17年の遍路では73番出釈迦寺下の遍路宿から奥の院の「捨身が岳禅定」を目指しました。当日は満月でしたが道が何本もあって迷っていると、昨日の寺族の方の話の通り一団の人々が突然暗い中からあらわれました。こんな朝早く普段着で歩いているので地元の人とわかります。お願いして一緒にのぼりました。とりとめも無い話をしながら登りましたが話すうちに非常にさわやかな気持ちになりました。何故かわかりませんが同質の魂の人たちだと感じました。よく死後は魂の似た人のグループにはいるといわれますが月明かりの中で類似の体験をしたような気がします。
我拝師山参道には多くの碑があります。 与謝野晶子が善通寺にきたとき詠んだ「讃岐路は浄土めきたり秋の日の五岳の奥におつることさへ」を刻んだ石碑もありました。
鎌倉時代の高野山の高僧 道範上人の句
「鷲の山 つねにすむなる夜半の月 きたりて照らす峯にぞありける」もありました。 西行法師が我拝師山参道で休んだときの「西行腰掛石」もあります。
途中には柳の水という湧水があり、1回目は地元の人が汲んで飲ませてくれました。大変甘くておいしい水でした。甘露水とはこういう水をいうのでしょう。ここは、江戸の初期、大阪のある豪商の娘様が病にかかり、回復の見込みなしと宣告されたところへ、旅僧がきて、「お大師様が生まれた有難い場所の湧き水であるから、これで薬を飲むように」と水をわたして去ったが、その水で薬を飲むと、不思議なことに娘様の病気はたちまち快癒た。後に御礼参りをと、四国を回っっているときのこの柳の水がその時の水と同じ味がしたのでこの水とわかり、天明4年1775年、この時の豪商の多額の寄進により捨身嶽本堂の再建が成され、現在に至っているということです。
捨身が岳禅定本堂は400Mの標高にもかかわらず、なんなくたどり着くことができました。
鐘もあり地元の人は次々に衝きます。以前満濃池の駅で先祖が捨身が岳禅定の鐘をワイヤーで引っ張り挙げたという人にあったことを思い出し心して撞きました。修行の山にふさわしい澄んだカーンという音色でした。
2回目の遍路では本堂の中にあがれましたが 1回目は朝早かったので奥の院本堂の縁に座して薄暗い照明のなか理趣経をあげました。
本堂の裏には洞窟があり、捨身をされた御年7歳といわれる小さな稚児大師様が祀られていました。
山頂からみると満月に照らされた里の風景は御伽噺の絵本のようでした。

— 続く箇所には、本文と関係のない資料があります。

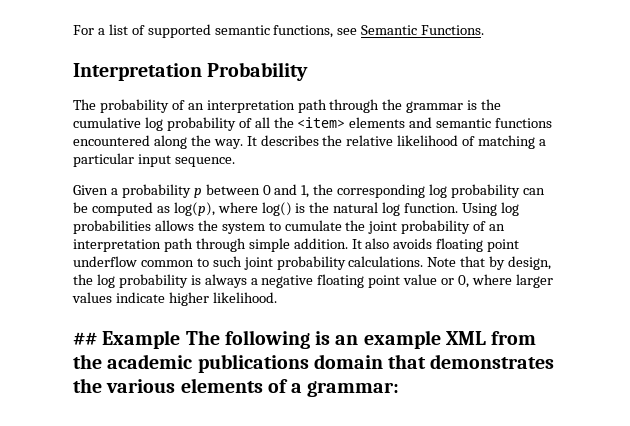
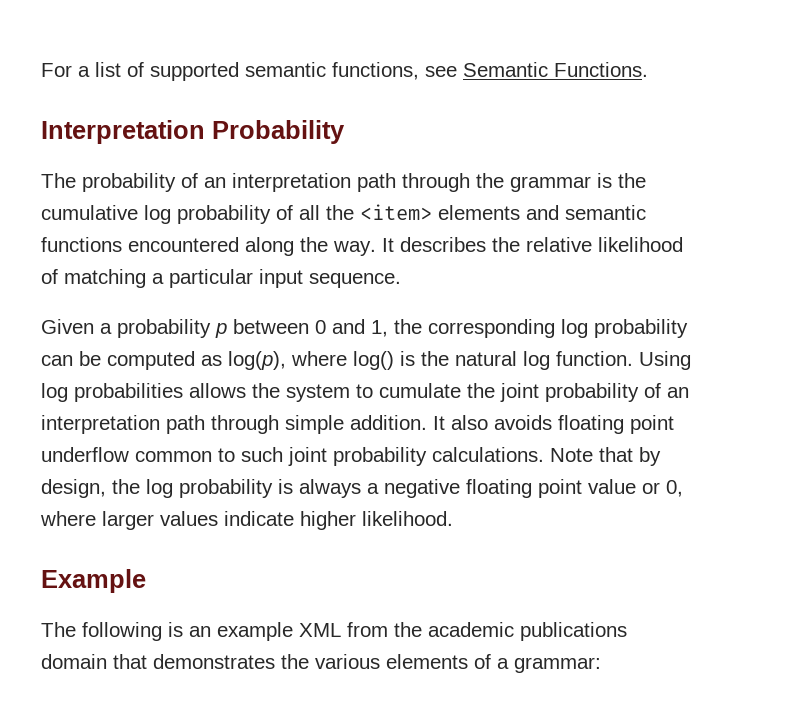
[73,332,97,345] ## -> (453, 518) none
(181, 339) none -> (146, 581) //

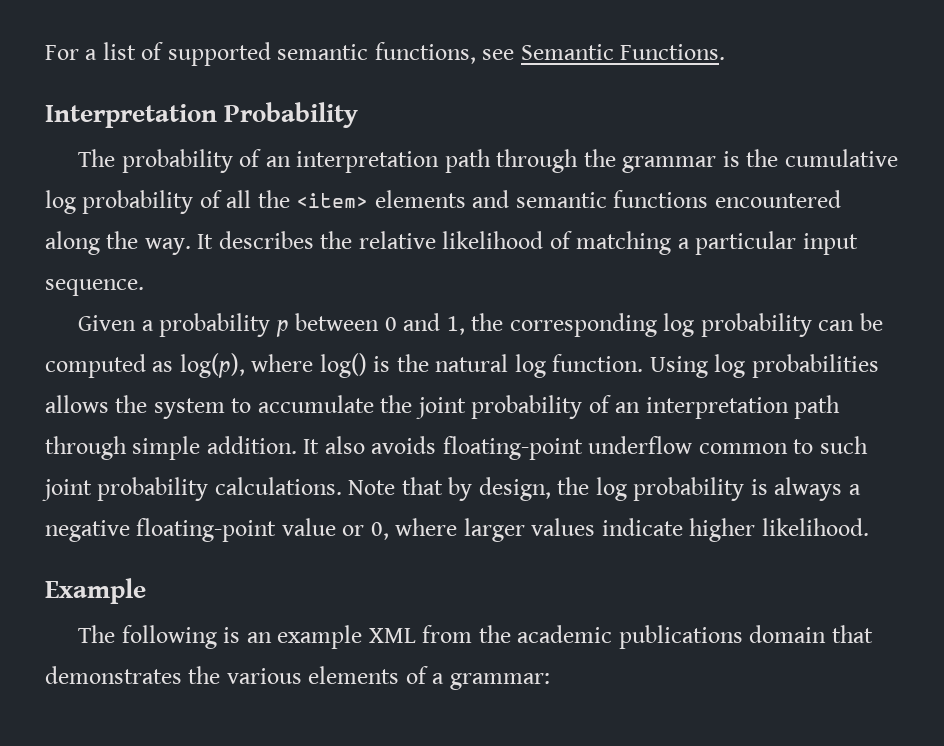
[379,383,461,398] cumulate -> [257,395,374,413] accumulate
[558,415,674,434] floating point -> [442,436,583,460] floating-point
[466,479,582,498] floating point -> [136,518,277,542] floating-point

今でもこの不思議な光景ははっきりと思い出します。2回目のときは鎖をつたってうえまでのぼれました。さすがにぞっとする岩場です。こういうところにおさない大師がのぼられたというのはなみたいていのことではありません。
17世紀真念の「四國徧禮道指南」には「七十三、出釈迦寺 少山上 堂有 東向 まよひぬる 六道衆生すくはんと たつとき山に 出る釈迦寺 外に虚空蔵尊います。此の寺札所打つところ十八町山上に有。然りともいはれ有りて堂社なしに近年ふもとに堂幷寺をたつ 爰にて札をおさむ・・」とあります。江戸時代は山上が正式の札所だったのでしょう。